The strongest booths did what Nomad always asks galleries to do, which is edit down. A Jakarta-based gallery had two objects. A Zurich gallery had three pieces by the Hungarian sculptor Endre Nemes, paired with a Béni Ferenczy bronze. The Swiss dealer Tornabuoni had turned a small office into a room with one Lucio Fontana painting and two Carlo Scarpa vases. Fewer things, more context, more time per piece. The economics of this kind of presentation only work if the price per object is very high. Nomad's logic accepts that openly.

Galerie Negropontes at Nomad St. Moritz 2025, former Klinik Gut.
Galerie Negropontes at Nomad St. Moritz 2025. Photo: Ivan Erofeev, courtesy of NOMAD CIRCLE.

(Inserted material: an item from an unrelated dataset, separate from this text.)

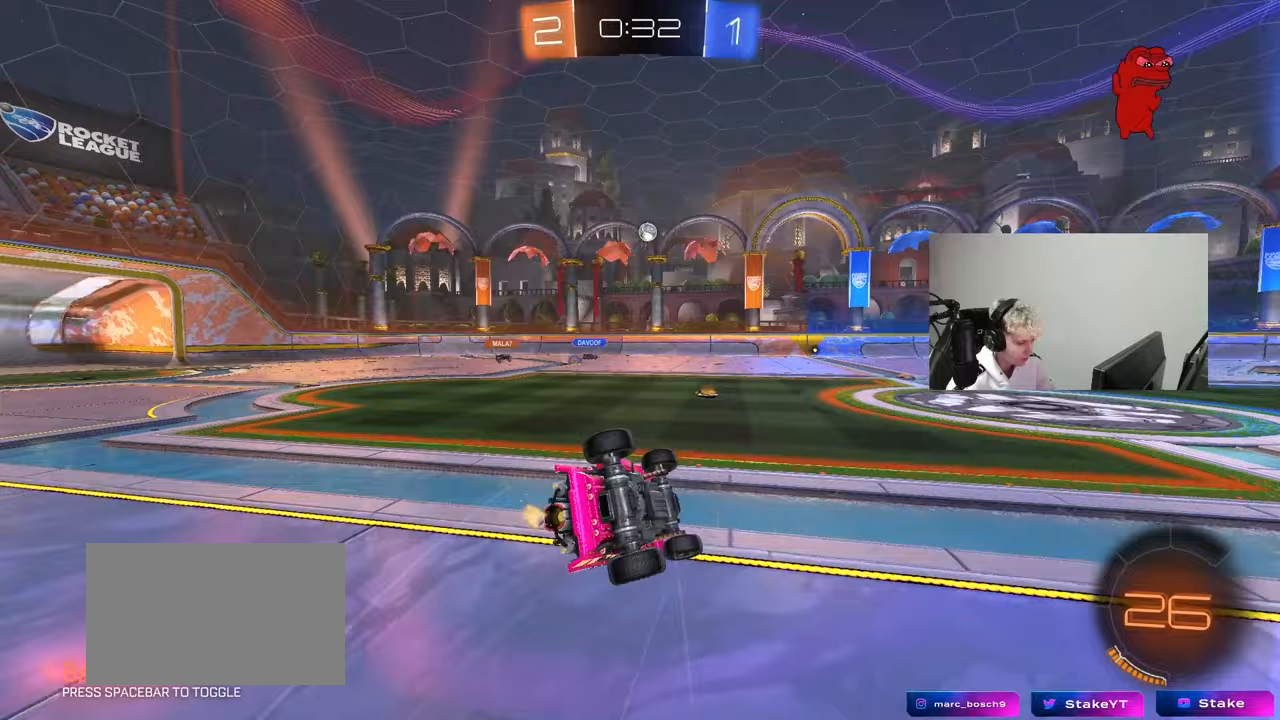
{"keys": ["a"], "mouse": [], "mouse_move": "still", "events": [[117, "s", "up"], [217, "s", "down"], [500, "s", "up"], [500, "shift", "up"]]}
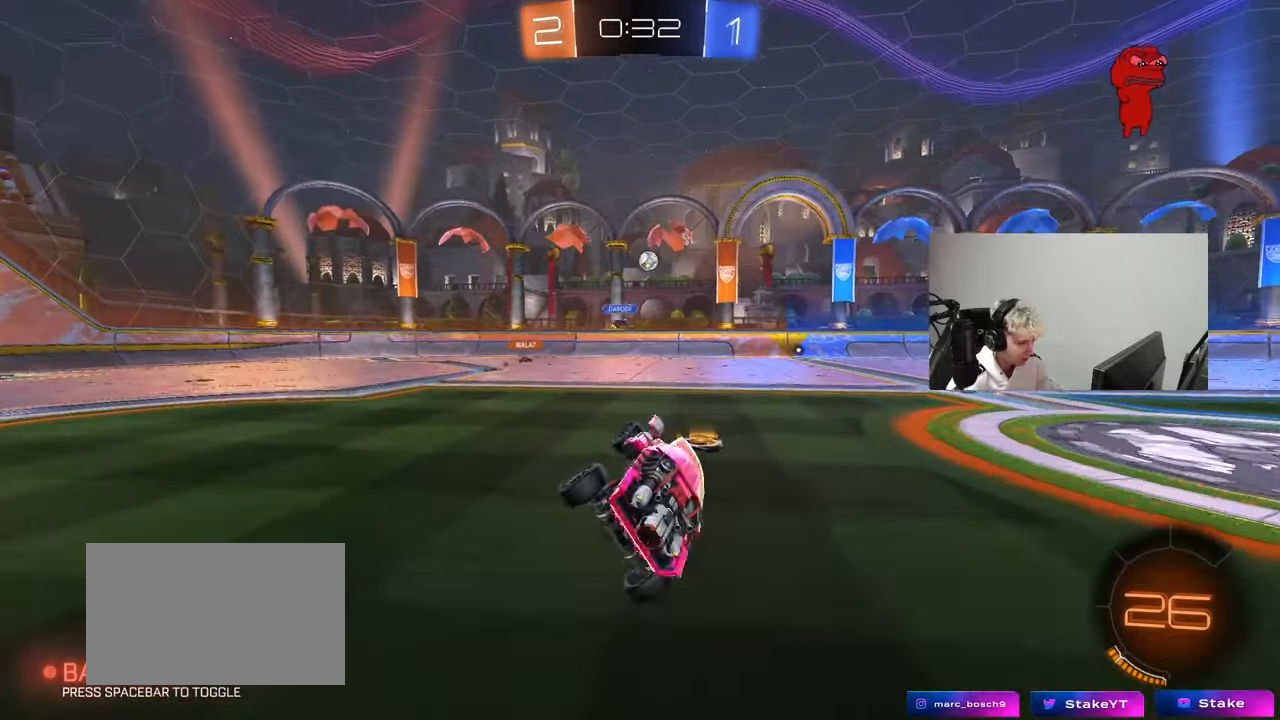
{"keys": ["w"], "mouse": [], "mouse_move": "still", "events": [[83, "a", "up"], [500, "w", "down"]]}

There was also, as part of the fair, a pop-up restaurant organised with the Jumeirah Capri Palace, called Ma-Re Capri, designed by the architect Giuliano Andrea dell'Uva and run by the executive chef Salvatore Elefante. The pop-up was in a room that had, a year earlier, been the hospital canteen. Dinner was served at small tables with white tablecloths. The chef walked out at the end of each service and made, briefly, a Neapolitan speech in Italian that was translated for the German and English guests by a patient room supervisor who had, it emerged, still been on the hospital's payroll.

Nomad will move, for its next St. Moritz edition, to a venue within the same building but under a new name and renovated cosmetic. Villa Beaulieu, as the building is now being called, will lose the post-hospital feeling. I do not think it will lose Nomad's charm, which lives more in the fair's editorial discipline than in any particular building. But the Klinik Gut edition had a specific quality that I suspect will not come back: the sense of a fair occupying a space that had, three months earlier, been used for something more important than selling chairs. That dissonance was the 2025 edition's weather.